There is this strange thing I sometimes here when being told how to manage my illness by others and that's never to ever ever let my children see me sad.  I've thought about it, and I think that is pretty rubbish advice.  Obviously excessive negative emotions displayed in front of children are not healthy however you are only a human being, and sometimes human beings need a good cry.  We would never teach our children that their emotions are something to be ashamed of so why would we do it to ourselves?  If you have one of those tearful days where the tears just can't wait until after the children are asleep then don't hold it in.  let it all out.  Explain to your children that sometimes grown ups need a cry too, and that it is okay.
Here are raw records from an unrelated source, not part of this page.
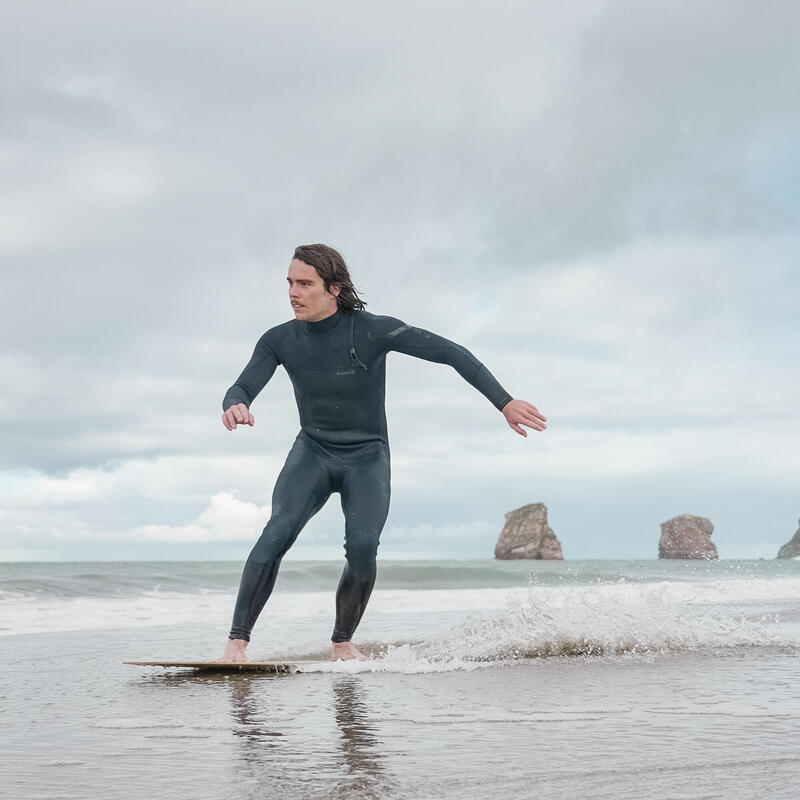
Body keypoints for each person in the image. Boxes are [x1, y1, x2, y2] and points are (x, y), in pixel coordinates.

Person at [218, 244, 547, 663]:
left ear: (333, 288)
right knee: (276, 532)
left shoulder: (371, 330)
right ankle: (236, 644)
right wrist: (235, 403)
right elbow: (243, 385)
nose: (293, 292)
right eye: (290, 283)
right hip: (313, 451)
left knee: (362, 545)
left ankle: (341, 643)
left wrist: (504, 401)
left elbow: (449, 352)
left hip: (366, 457)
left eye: (304, 283)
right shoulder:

Make sure they know they have nothing to be scared of and that they are not to blame.  Sometimes when I'm feeling down I find it a good opportunity to talk about and teach my child about emotions.  Yes mummy/daddy feels sad right now, sort of like when you feel sad because you dropped your ice cream or scraped your knee.  You will feel much better later on because tears are temporary and completely normal.

Always tell someone how you are feeling.

If you live with a partner or spouse its always important to keep them updated on how you feel both for their sake and your own.  They can keep an eye on you, monitor you and be in sync with your emotions whilst you can rest a little knowing someone is aware of whats going on inside your noggin. My husband and I have got to the point were we almost have code sentences for me to explain my feelings.  If i say to him "i'm feeling I'll today, as in sad" he knows I'm probably feeling a lot more than just "sad" but its easier to say.  Tell someone if your thinking is fuzzy or if you feel confused, irritated, or snappy.  Don't hold it is because that is when you will end up snapping.

Try and use your manic episodes to your advantage.

If you are a little like me you will probably find in this time you find house work is a breeze and you have bundles more energy then you usually do.  I am an absolute nightmare for starting several projects and Ideas.  You can utilize this in my opinion and use this time to get out the arts and crafts with your kids,  Do some painting, make some arts and crafty bits and do some baking.  Get yourself out and about if you can for walks, visit friends, go to the beach, park or whatever is close to where you live. Silver linings to these things can be found!

Always remember having Bipolar does not define who you are as a person or as a parent.  It does not by default make you less or a parent or less of a person than anyone.  No one is perfect.  Remember to make time for yourself and that we all fall flat on your faces sometimes and that is okay.  If this helps just one person then that's good enough for me.